Transcribed page text:
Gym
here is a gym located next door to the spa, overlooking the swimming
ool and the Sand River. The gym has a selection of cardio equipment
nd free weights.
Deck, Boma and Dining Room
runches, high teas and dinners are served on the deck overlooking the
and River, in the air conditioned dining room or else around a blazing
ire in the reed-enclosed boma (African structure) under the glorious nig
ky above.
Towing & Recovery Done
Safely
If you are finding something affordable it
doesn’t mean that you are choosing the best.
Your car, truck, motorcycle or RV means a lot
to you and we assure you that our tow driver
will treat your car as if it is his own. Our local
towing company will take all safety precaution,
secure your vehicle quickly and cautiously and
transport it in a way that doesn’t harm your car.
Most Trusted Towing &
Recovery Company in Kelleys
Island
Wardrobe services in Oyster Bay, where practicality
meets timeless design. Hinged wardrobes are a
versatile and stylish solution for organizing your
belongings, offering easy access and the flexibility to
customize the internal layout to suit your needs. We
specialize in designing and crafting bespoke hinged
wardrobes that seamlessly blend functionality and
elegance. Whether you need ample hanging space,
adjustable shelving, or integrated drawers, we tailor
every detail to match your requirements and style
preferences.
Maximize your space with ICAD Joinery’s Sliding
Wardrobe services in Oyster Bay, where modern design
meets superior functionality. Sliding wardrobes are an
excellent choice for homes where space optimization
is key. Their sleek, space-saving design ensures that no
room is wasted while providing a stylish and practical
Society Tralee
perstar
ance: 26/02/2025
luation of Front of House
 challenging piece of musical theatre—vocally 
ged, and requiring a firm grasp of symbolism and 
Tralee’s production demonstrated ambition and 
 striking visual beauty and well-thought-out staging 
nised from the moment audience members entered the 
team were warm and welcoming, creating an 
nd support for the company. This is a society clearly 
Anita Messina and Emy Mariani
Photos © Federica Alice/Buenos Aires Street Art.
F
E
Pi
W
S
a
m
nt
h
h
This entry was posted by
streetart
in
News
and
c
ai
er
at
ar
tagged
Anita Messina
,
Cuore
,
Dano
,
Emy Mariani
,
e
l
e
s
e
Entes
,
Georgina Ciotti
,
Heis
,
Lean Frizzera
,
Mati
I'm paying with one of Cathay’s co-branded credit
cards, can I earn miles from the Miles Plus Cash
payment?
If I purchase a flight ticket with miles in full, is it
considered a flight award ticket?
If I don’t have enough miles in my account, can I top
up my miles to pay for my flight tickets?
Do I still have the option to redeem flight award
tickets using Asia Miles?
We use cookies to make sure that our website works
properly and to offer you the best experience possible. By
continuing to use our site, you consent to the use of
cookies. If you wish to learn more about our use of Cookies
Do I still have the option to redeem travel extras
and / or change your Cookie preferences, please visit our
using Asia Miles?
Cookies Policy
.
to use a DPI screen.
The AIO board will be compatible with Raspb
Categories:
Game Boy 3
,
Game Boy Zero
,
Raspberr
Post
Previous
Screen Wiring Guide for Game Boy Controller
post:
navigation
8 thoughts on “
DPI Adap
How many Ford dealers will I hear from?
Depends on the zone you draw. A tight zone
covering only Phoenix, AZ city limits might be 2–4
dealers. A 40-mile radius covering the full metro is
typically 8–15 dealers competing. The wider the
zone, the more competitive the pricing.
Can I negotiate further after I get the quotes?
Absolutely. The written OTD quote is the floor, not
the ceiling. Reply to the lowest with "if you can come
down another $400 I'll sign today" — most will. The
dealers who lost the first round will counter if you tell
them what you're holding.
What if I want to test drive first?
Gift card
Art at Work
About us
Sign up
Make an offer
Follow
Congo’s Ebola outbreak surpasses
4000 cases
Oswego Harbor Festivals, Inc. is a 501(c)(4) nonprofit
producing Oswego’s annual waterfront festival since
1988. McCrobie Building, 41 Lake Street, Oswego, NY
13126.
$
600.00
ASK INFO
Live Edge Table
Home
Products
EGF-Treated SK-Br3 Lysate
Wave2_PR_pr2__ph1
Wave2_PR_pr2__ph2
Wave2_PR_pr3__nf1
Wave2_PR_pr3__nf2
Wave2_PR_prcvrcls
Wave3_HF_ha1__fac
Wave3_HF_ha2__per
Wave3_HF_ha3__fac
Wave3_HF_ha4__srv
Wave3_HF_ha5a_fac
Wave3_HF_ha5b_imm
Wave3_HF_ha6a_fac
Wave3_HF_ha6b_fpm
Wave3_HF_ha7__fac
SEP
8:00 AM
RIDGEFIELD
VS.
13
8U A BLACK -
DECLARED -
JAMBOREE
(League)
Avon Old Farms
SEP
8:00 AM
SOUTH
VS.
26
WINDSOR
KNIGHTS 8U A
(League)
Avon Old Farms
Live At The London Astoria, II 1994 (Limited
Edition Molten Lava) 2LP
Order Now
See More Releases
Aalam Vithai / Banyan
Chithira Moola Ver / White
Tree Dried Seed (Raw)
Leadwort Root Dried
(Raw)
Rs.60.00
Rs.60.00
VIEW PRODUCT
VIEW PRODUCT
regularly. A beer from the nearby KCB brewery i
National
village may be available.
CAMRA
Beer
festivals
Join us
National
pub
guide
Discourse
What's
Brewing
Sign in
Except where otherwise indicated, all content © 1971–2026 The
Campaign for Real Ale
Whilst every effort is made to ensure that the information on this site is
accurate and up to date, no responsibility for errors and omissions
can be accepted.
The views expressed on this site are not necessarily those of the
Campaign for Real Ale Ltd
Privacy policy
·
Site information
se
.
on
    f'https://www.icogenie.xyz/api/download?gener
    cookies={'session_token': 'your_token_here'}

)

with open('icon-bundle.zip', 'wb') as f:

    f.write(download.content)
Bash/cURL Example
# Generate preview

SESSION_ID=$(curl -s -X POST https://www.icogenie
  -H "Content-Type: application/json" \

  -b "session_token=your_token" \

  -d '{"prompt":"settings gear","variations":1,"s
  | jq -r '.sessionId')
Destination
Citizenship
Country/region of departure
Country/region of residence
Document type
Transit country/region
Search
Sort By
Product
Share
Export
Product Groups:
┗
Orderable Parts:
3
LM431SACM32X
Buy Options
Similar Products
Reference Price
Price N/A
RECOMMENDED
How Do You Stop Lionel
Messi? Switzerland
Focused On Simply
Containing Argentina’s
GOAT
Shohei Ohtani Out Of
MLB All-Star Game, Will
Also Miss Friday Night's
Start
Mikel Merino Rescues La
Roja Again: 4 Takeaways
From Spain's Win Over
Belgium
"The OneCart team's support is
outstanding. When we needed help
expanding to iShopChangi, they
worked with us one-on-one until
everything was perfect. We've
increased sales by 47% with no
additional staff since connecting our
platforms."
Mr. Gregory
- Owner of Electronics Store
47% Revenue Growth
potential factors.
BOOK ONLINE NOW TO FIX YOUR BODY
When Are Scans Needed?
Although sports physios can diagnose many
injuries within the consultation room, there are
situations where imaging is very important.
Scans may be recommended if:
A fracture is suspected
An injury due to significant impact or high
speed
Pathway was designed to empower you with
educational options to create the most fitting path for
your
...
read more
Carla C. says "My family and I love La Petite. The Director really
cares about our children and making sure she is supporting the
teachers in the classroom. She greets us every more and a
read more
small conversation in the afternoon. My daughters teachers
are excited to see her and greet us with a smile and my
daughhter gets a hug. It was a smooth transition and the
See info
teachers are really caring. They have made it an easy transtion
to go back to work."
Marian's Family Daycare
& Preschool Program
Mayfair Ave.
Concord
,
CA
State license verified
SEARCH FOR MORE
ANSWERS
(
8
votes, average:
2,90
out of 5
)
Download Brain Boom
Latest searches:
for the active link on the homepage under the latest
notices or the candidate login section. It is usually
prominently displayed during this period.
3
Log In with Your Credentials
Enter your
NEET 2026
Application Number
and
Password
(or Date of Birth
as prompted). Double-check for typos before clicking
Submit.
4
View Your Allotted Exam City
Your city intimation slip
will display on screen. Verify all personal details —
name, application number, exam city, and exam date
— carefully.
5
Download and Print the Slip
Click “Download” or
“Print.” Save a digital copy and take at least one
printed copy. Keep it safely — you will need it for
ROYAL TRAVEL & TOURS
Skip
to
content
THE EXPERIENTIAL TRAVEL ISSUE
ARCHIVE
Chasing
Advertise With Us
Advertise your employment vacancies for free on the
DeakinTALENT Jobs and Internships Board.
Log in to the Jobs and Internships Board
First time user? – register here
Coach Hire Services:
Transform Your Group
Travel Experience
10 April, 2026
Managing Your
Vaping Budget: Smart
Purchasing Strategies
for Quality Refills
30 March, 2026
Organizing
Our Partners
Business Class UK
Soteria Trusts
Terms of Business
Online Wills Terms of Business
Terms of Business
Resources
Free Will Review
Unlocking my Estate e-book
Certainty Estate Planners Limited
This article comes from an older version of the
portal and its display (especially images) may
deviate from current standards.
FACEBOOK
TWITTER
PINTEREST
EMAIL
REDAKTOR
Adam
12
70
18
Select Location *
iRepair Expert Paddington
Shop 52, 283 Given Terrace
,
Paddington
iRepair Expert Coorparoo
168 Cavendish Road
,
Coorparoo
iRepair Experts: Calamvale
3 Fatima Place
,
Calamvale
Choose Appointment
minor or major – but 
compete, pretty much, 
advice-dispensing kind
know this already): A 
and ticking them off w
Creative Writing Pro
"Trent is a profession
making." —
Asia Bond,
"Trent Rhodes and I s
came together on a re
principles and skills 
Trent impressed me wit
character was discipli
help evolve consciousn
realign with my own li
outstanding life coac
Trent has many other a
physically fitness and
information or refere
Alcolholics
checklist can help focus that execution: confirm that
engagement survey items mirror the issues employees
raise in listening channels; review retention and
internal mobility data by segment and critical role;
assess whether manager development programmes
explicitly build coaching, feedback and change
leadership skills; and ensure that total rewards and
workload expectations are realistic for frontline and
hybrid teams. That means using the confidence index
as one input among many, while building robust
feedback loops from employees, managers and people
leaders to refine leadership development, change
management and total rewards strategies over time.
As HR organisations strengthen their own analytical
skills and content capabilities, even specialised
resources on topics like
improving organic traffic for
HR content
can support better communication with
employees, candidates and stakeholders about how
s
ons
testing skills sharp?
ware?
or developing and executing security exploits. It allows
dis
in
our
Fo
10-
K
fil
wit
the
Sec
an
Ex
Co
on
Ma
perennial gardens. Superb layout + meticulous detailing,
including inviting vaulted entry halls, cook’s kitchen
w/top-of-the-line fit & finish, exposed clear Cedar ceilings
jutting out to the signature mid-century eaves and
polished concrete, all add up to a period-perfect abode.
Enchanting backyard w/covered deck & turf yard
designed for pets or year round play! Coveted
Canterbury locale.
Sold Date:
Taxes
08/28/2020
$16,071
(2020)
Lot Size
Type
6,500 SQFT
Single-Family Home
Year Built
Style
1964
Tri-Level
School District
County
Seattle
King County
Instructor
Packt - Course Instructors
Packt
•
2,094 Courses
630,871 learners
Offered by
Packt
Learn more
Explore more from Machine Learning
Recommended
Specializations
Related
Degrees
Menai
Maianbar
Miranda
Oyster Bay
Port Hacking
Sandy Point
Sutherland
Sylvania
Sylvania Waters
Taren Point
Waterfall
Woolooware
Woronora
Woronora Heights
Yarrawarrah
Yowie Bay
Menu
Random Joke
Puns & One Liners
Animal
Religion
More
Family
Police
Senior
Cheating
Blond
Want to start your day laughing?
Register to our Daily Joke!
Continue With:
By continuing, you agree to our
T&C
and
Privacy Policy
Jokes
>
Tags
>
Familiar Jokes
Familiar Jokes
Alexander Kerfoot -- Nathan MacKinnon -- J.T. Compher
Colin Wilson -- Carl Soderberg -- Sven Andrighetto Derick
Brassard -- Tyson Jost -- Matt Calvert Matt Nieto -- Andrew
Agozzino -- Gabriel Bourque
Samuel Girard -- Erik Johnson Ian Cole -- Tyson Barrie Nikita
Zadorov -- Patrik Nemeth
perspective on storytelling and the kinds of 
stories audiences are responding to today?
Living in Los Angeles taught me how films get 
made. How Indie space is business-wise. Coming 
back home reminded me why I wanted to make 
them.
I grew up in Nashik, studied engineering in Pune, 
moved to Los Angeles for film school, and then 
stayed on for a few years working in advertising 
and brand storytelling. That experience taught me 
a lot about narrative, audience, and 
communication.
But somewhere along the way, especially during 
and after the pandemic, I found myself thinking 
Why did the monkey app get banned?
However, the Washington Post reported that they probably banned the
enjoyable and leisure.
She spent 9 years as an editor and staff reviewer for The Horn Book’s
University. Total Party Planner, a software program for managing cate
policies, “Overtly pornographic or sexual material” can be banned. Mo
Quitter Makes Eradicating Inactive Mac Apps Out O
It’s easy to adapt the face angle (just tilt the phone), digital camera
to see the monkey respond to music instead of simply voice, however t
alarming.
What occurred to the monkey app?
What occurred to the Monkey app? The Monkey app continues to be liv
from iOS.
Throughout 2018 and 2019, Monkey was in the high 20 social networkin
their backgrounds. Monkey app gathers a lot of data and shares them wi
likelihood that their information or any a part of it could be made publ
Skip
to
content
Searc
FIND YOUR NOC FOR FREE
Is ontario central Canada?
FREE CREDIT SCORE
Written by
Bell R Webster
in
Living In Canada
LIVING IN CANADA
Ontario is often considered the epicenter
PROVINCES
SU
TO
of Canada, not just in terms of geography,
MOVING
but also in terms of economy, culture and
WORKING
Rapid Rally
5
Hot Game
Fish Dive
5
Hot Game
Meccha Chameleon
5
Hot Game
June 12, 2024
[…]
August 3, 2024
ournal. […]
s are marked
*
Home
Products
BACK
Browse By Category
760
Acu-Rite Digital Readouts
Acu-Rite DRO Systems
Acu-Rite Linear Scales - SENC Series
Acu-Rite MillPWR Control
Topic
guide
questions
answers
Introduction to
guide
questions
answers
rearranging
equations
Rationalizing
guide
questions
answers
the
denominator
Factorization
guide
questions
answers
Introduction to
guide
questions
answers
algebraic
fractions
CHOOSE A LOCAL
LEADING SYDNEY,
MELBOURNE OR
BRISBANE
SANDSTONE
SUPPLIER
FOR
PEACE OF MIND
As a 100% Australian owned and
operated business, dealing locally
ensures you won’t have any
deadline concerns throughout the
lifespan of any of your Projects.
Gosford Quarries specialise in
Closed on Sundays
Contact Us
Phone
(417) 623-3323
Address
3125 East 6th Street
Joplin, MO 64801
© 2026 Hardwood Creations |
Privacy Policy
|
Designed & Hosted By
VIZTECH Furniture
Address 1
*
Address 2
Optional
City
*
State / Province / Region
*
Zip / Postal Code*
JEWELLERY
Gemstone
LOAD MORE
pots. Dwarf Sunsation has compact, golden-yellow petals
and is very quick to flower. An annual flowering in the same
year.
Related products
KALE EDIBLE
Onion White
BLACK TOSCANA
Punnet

▶ Assignment:
Copy the items word for word, from the start through the line containing "to you and we assure you that our tow driver".

▶ Exercise answer:
Gym
here is a gym located next door to the spa, overlooking the swimming
ool and the Sand River. The gym has a selection of cardio equipment
nd free weights.
Deck, Boma and Dining Room
runches, high teas and dinners are served on the deck overlooking the
and River, in the air conditioned dining room or else around a blazing
ire in the reed-enclosed boma (African structure) under the glorious nig
ky above.
Towing & Recovery Done
Safely
If you are finding something affordable it
doesn’t mean that you are choosing the best.
Your car, truck, motorcycle or RV means a lot
to you and we assure you that our tow driver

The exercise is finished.